For 2- and 3-grams the reduction is even more pronounced.

We list now the most frequent n-grams …

library(ggplot2)

Unigrams <- head(sort(rowSums(as.matrix(removeSparseTerms(Unigrams,.99))), decreasing=TRUE),20)
Unigrams <- data.frame(Ngram=names(Unigrams),Freq = Unigrams)

GG <- ggplot(data = Unigrams, aes(x = reorder(Ngram, Freq), y = Freq)) + coord_flip() 
GG <- GG + geom_bar(stat="identity") + theme(axis.title.y = element_blank())
GG <- GG + labs(y = "Frequency", title = "Most Frequent words")
GG

Bigrams <- head(sort(rowSums(as.matrix(removeSparseTerms(Bigrams,.999))), decreasing=TRUE),20)
Bigrams <- data.frame(Ngram=names(Bigrams),Freq = Bigrams)

GG <- ggplot(data = Bigrams, aes(x = reorder(Ngram, Freq), y = Freq)) + coord_flip() 
GG <- GG + geom_bar(stat="identity") + theme(axis.title.y = element_blank())
GG <- GG + labs(y = "Frequency", title = "Most Frequent word couples")
GG

Trigrams <- head(sort(rowSums(as.matrix(removeSparseTerms(Trigrams,.999))), decreasing=TRUE),20)
Trigrams <- data.frame(Ngram=names(Trigrams),Freq = Trigrams)

GG <- ggplot(data = Trigrams, aes(x = reorder(Ngram, Freq), y = Freq)) + coord_flip() 
GG <- GG + geom_bar(stat="identity") + theme(axis.title.y = element_blank())
GG <- GG + labs(y = "Frequency", title = "Most Frequent word triplets")
GG

Next Steps

After this exploratory phase, we will need to make some decisions to make our prediction model.

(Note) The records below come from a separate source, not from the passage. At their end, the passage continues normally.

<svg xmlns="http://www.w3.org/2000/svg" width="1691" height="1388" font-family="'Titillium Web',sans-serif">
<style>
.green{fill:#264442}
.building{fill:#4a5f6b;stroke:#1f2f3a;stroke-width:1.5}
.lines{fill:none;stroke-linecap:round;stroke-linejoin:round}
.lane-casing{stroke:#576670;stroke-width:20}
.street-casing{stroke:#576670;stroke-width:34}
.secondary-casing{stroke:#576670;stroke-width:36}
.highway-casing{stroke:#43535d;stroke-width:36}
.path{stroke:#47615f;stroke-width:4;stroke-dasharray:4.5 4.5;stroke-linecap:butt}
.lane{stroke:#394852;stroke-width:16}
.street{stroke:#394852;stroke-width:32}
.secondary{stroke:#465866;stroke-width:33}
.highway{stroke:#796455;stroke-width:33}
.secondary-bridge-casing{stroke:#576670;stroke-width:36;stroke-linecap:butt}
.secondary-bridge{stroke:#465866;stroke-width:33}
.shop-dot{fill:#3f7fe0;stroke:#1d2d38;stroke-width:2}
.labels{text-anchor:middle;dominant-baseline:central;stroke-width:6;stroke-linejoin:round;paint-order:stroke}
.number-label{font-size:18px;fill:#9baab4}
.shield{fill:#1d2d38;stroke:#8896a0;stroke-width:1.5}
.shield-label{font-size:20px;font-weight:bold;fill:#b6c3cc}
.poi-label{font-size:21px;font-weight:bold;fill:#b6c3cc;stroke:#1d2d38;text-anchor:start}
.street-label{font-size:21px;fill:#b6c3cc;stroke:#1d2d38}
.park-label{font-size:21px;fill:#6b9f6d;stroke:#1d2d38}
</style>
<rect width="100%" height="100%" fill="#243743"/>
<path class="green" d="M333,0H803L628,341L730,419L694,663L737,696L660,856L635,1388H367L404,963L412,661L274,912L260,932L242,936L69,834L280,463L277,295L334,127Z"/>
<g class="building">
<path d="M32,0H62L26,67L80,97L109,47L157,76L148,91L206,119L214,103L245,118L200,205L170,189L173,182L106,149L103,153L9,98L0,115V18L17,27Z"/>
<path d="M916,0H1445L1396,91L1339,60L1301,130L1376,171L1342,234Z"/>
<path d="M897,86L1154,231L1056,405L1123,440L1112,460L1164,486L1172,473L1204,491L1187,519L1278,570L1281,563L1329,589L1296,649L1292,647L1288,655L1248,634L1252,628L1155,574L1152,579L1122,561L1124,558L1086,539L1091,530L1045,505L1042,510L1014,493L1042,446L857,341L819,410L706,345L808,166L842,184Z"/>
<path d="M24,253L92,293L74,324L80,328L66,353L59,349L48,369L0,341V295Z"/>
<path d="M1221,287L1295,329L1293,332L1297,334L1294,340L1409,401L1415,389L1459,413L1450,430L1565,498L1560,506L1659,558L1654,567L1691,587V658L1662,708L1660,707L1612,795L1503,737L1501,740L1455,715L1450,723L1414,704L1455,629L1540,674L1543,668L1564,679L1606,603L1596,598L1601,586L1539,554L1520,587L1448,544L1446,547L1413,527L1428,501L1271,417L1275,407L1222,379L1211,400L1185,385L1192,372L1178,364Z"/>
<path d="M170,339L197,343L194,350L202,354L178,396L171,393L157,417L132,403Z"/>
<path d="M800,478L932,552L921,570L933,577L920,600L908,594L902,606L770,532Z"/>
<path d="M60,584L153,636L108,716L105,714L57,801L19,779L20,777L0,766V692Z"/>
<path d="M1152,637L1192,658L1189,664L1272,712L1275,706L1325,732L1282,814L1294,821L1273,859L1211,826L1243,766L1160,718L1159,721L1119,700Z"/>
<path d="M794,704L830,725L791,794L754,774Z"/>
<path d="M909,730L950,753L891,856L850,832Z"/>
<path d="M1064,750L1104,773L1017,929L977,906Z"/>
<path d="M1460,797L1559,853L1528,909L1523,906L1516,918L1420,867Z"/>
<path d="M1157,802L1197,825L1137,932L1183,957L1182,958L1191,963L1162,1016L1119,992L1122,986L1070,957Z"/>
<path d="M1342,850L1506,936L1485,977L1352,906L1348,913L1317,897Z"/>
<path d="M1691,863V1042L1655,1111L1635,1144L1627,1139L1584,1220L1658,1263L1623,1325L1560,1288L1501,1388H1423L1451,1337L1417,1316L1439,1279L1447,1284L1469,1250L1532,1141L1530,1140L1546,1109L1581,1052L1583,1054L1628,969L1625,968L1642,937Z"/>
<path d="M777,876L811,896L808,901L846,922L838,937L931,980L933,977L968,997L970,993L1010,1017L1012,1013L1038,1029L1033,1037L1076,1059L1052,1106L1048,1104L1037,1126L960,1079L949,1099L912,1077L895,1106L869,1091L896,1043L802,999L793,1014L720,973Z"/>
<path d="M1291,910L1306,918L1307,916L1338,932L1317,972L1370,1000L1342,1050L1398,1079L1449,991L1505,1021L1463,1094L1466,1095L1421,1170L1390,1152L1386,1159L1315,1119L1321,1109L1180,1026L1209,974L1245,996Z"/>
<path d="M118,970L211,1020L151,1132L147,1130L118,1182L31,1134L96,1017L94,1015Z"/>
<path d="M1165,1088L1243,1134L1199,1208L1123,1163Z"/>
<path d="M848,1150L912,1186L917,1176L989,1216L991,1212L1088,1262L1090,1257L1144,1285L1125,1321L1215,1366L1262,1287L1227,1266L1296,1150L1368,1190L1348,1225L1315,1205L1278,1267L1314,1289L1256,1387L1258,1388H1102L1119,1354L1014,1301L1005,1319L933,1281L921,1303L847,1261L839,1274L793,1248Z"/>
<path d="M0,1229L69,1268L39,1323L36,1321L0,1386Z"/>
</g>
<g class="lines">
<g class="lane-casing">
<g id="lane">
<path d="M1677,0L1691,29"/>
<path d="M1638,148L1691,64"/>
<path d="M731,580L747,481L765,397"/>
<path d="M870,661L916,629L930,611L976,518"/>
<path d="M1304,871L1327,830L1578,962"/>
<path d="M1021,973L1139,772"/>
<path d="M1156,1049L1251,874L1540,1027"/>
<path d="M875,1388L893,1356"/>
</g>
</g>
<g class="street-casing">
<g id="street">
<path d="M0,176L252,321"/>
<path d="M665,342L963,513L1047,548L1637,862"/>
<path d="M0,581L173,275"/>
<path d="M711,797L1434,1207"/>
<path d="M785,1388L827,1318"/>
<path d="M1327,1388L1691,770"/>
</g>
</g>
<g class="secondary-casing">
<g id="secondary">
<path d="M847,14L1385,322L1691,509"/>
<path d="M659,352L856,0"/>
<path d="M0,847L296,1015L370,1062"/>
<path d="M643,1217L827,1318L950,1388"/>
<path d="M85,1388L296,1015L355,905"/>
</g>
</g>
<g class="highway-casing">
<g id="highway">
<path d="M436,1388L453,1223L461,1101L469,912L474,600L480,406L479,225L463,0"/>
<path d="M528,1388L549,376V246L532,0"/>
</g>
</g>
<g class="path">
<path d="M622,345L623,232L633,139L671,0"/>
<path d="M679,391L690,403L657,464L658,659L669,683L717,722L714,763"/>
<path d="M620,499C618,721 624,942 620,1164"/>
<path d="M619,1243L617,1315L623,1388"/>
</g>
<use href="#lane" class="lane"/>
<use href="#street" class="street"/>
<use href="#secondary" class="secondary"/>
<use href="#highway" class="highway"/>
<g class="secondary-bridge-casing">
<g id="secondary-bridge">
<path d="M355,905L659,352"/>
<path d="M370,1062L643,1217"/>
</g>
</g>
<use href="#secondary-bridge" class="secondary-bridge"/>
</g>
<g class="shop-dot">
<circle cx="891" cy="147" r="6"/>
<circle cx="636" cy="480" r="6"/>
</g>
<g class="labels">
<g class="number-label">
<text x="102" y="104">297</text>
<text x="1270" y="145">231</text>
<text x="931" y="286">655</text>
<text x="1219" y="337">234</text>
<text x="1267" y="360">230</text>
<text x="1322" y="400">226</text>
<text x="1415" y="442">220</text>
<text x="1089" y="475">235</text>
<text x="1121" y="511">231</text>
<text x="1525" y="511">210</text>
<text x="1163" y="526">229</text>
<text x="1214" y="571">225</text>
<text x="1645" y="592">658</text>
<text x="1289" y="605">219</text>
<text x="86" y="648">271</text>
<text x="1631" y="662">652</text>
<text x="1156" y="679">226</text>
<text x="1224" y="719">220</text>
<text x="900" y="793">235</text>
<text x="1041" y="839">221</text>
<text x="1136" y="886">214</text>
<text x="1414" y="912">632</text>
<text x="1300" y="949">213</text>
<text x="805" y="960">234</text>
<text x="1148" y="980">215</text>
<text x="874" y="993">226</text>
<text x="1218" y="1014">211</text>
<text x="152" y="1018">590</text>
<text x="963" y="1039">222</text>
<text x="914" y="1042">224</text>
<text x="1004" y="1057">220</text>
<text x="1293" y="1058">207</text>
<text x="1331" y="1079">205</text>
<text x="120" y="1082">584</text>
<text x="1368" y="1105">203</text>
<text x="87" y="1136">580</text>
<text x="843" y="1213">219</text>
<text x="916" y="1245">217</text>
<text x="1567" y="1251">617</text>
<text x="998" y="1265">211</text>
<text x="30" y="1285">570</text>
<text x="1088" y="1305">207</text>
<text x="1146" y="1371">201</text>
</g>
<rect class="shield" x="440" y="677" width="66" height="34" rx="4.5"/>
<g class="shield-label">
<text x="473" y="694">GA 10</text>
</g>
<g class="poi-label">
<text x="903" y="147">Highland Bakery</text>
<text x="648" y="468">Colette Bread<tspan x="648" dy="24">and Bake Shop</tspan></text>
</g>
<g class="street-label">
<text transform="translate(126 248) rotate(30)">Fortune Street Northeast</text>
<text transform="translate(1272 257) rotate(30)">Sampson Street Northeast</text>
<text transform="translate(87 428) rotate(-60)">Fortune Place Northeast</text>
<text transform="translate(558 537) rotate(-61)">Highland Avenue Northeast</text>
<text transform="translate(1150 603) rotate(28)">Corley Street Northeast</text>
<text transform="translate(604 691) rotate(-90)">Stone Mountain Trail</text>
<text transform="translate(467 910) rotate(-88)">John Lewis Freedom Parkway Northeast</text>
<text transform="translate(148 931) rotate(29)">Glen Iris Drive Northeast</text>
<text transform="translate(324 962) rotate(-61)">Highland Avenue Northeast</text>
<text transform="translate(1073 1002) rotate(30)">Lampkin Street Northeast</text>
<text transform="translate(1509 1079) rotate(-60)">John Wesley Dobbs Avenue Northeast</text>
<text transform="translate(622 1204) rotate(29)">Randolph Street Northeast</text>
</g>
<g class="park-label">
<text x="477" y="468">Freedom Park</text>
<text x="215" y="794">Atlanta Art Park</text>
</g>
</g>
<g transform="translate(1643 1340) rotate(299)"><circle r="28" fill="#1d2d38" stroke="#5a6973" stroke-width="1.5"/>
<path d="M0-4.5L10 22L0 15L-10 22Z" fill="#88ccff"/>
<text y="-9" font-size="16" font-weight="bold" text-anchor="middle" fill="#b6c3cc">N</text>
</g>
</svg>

The model itself will propose the 3 most frequent options based on the frequency N-grams tables. These tables should be available at run-time in the Shiny app, so will be limited in size. The app could react either after a space (calculate next probable word) or while typing (propose current word). I will probably propose only the former.

Constructing the model itself can be done on a large dataset, but having an ordinary pc, I will need to reduce the size of the texts when analyzing them statistically.Sampling will thus play an important role. Analyzing the whole set of texts at once is prohibitive, so dividing into manageble chunks and testing and combining the results will be necesary. We will test if it is necessary to use the whole text or if a sample would suffise. Comparing lists of sparse items over different samples could give clues here. Removing both high- and low frequency N-grams might help in a stepped approach.

Each of the collections represents a different style (a tweet will be less eloquent than a blog or a news article, although distinctions are probably less pronounced than could be expected) and as such will predict differently. I choose richer predictions over risk of mismatch because of style differences. All 3 texts collections will be used in the prediction model.

I will not remove stopwords, as I believe removing them makes more sense in analyzing “meaning” but not in the case of predicting, as removing them will make the language “unnatural”. This means I may have to include N-grams for higher N.